■ **待做题目**:
1. 根据关于默克尔开放边界的文章节选回答下列问题：
(a) 默克尔是在哪一天向难民放开德国边界的？
(b) 柏林方面表示今年到德国寻求避难的人将达到多少？非正式估算的数字是多少？
(c) 记录在案的攻击难民案件达到了多少起？
2. 接着关于默克尔开放边界的文章节选的最后一句往下写。

■ **文章节选**:
---------------
Managershare:成功和完全失败都是可能的。不管是哪种结局,德国和欧洲都将发生翻天覆地的变化。

9月4日,安格拉•默克尔(Angela Merkel)把自己变成了德国版的铆工露斯(Rosie the Riveter,第二次世界大战时美国女工的统称——译者注)。这位德国总理借用扎头巾、穿工作服的女性形象的美国战时宣传画中使用的口号说:“我们能办到”——然后向难民们放开了德国(和欧洲)的边界。自那以来,德国人就开始在兴高采烈和惊慌失措之间摇摆不定。

柏林方面表示,今年到德国寻求避难的人将达到80万。非正式估算显示,这个数字将是150万。受到创伤的人群大量流入,并不是由默克尔引起的。但打开大门是一个大胆的政治与社会实验,是她担任总理10年中所采取的意义最重大的行动。

成功和完全失败都是可能的。不管是哪种结局,德国和欧洲都将发生翻天覆地的变化。

不可否认,德国丑陋的一面在过去几周里暴露出来。记录在案的攻击难民案件达到了数百起。右翼民粹运动,比如“爱国欧洲人反对西方伊斯兰化”(Pegida),在社交媒体和街头发泄愤怒情绪。
---------------
■ **数据部分**:
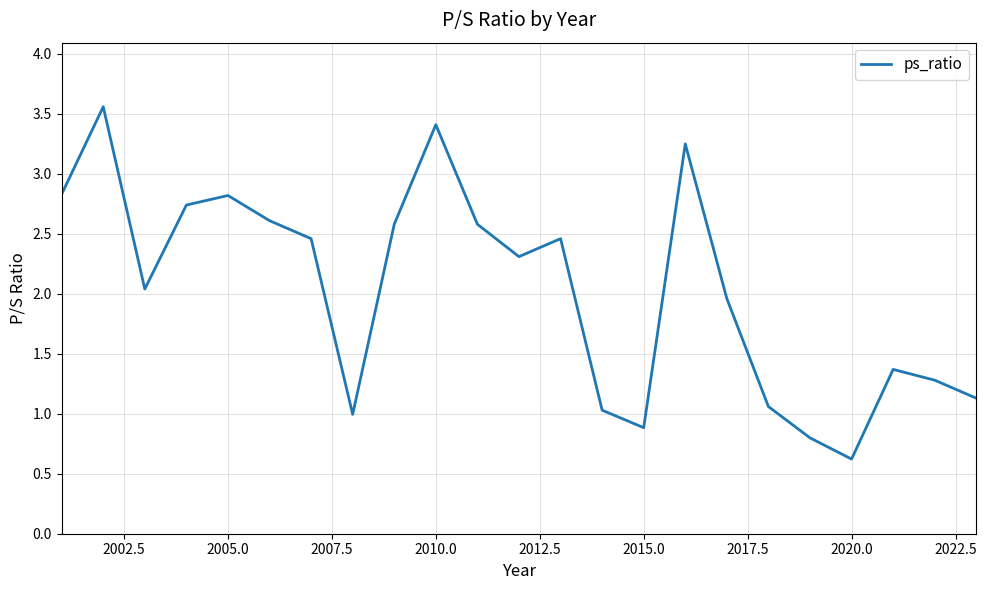

What is the smallest value displayed?

0.6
---------------
■ **练习结果**:
1.
(a) 默克尔是在9月4日向难民放开德国边界的。
(b) 柏林方面表示将达到80万人，非正式估算的数字是150万人。
(c) 记录在案的攻击难民案件达到了数百起。

2.
在默克尔的基督教民主联盟(Christian Democratic Union,简称基民盟)内部,关系也非常紧张。基民盟的姊妹政党巴伐利亚基督教社会联盟(Bavarian CSU,简称基社盟)党魁霍斯特•泽霍费尔(Horst Seehofer)领导了这场抵制运动;默克尔的支持率在下降,他的支持率却在上升。在民意调查中,右翼的德国新选项党(Alternative für Deutschland)支持率超过了5%这一进入全国议会的门槛。就连一名内阁成员也对不断升温的焦虑表示了迎合。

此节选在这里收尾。